> [COSA FARE]:
A. Elenca i cognomi di tutte le persone nominate nel brano sulle elezioni austriache.
B. Ricopia dai record le righe partendo da quella che contiene "phylum: Tracheophyta" e fermandoti dopo quella che contiene "common name: Blistering ammania".

> [BRANO PROPOSTO]:
^^^^

Zone rurali e grandi città
Nelle zone di confine che sono state maggiormente toccate dal problema dell’afflusso dei migranti, i dati delle elezioni regionali che ci sono state a settembre dello scorso anno nell’Alta Austria, dimostrano che in quei villaggi, o in quelle comunità e città, il Partito della Libertà non ha guadagnato più voti. “Se le persone sono abituate al diverso, sono anche meno spaventate -mi spiega Hofinger- E anche il livello di istruzione, come pure l’aver conseguito la maturità o meno, o possedere una laurea, determinano ulteriori profonde differenze. Più è alto il titolo di studio, più la maggioranza tende a votare per i Verdi. Mentre chi fa l’apprendistato oppure i lavoratori meno istruiti sono più scettici. E la popolazione rurale manifesta altrettanto scetticismo”. Così, quello che si potrebbe verificare il 22 maggio è che Van der Bellen possa avere a Vienna più del 60% delle preferenze, ma in altre aree di campagna, della provincia austriaca, Hofer potrebbe raggiungere il 60% dei consensi. “Sia i Verdi, sia l’FPÖ, anche se non dovessero vincere al ballottaggio, cresceranno -rilancia Hofinger- Entrambi i partiti si espanderanno in regioni e in strati sociali nei quali non hanno mai fatto breccia prima d’ora. Brutte notizie per SPÖ e ÖVP, i partiti di centro. Immaginiamo un sindacalista che ha sempre e solo votato socialdemocratico e ora si trova a dover per forza fare una scelta diversa. Un agricoltore che non ha mai votato altro che il partito Popolare”. Anche il raggiungimento del 40% da parte di Hofer o di Van der Bellen rappresenterà un enorme successo.
L’Austria è davvero tutta blu?

^^^^

> [RECORD]:
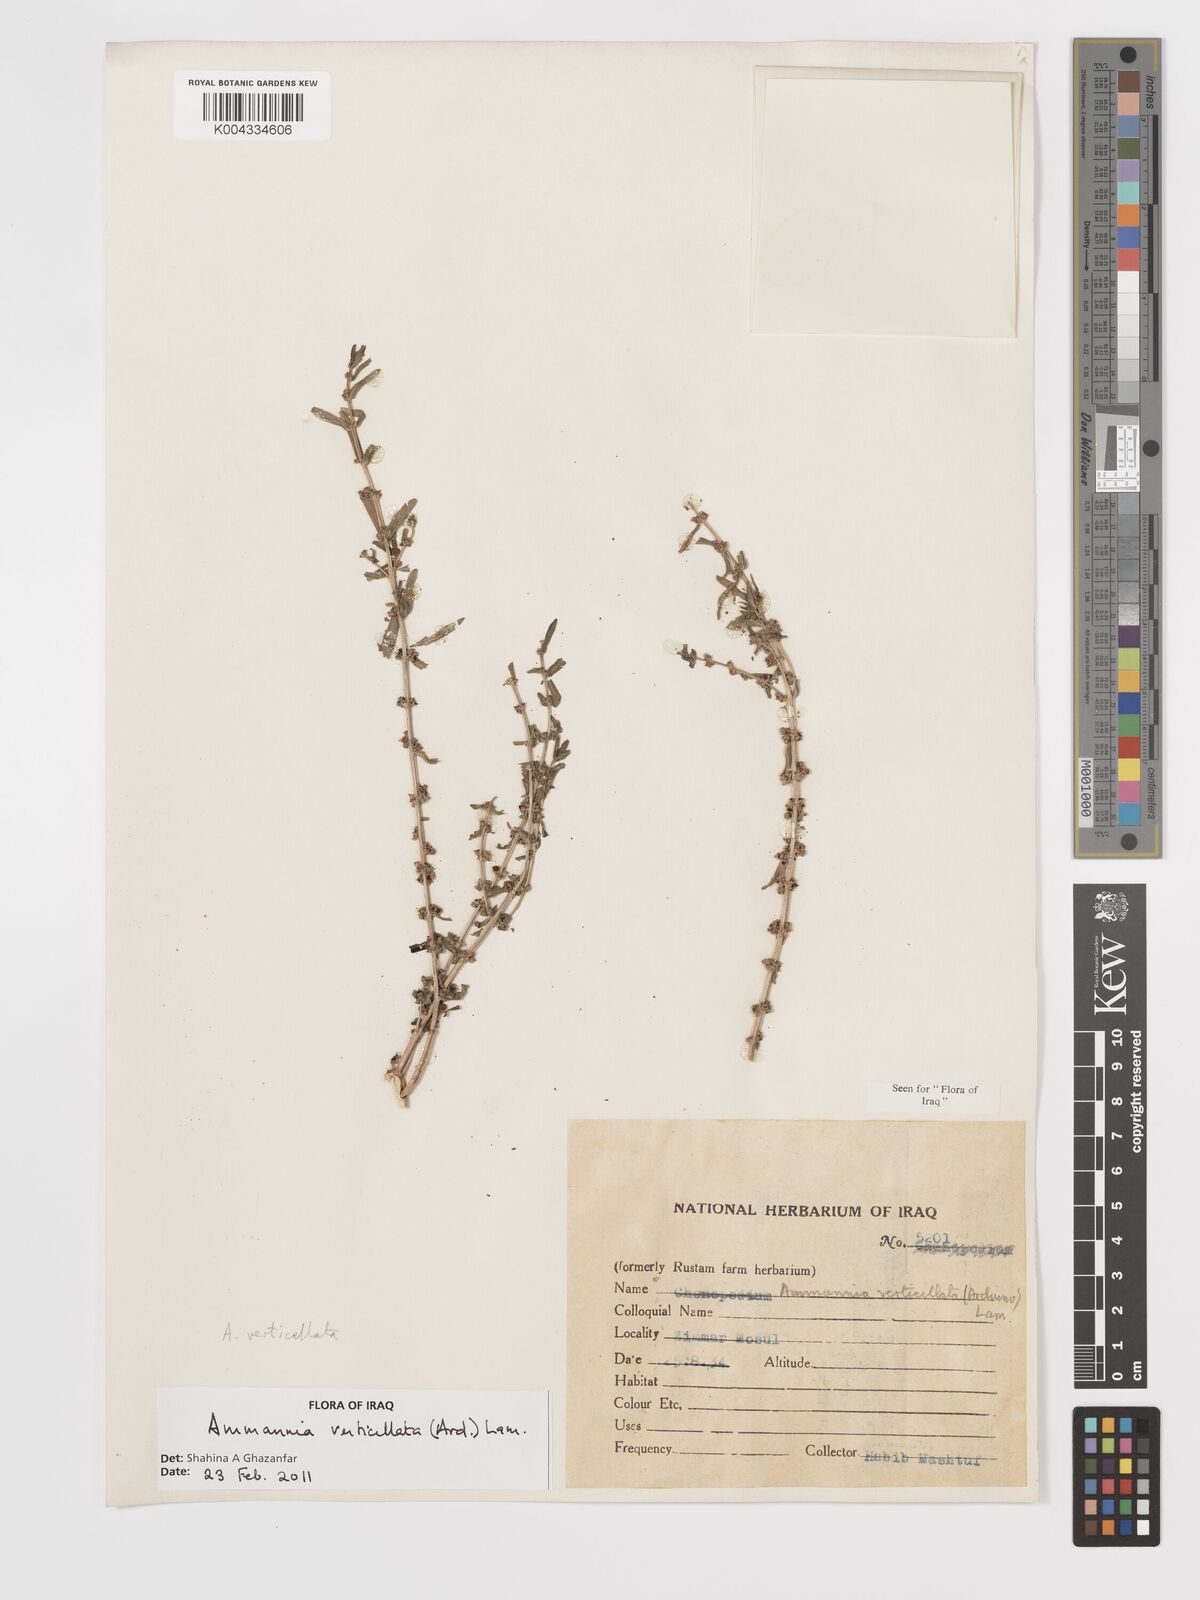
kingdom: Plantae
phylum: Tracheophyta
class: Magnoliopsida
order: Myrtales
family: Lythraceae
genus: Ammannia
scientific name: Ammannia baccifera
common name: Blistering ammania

^^^^

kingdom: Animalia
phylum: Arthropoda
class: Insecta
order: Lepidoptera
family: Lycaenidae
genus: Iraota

^^^^

> [RISPOSTE]:
A. Hofinger, Van der Bellen, Hofer

B.
phylum: Tracheophyta
class: Magnoliopsida
order: Myrtales
family: Lythraceae
genus: Ammannia
scientific name: Ammannia baccifera
common name: Blistering ammania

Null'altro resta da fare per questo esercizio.